Whenever the string "that" appears in a line below, please copy the line out.

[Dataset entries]
§

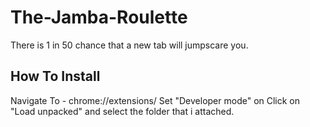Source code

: # The-Jamba-Roulette
There is 1 in 50 chance that a new tab will jumpscare you.

## How To Install

Navigate To - chrome://extensions/
Set "Developer mode" on
Click on "Load unpacked" and select the folder that i attached.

§

**Exercise response:**
There is 1 in 50 chance that a new tab will jumpscare you.
Click on "Load unpacked" and select the folder that i attached.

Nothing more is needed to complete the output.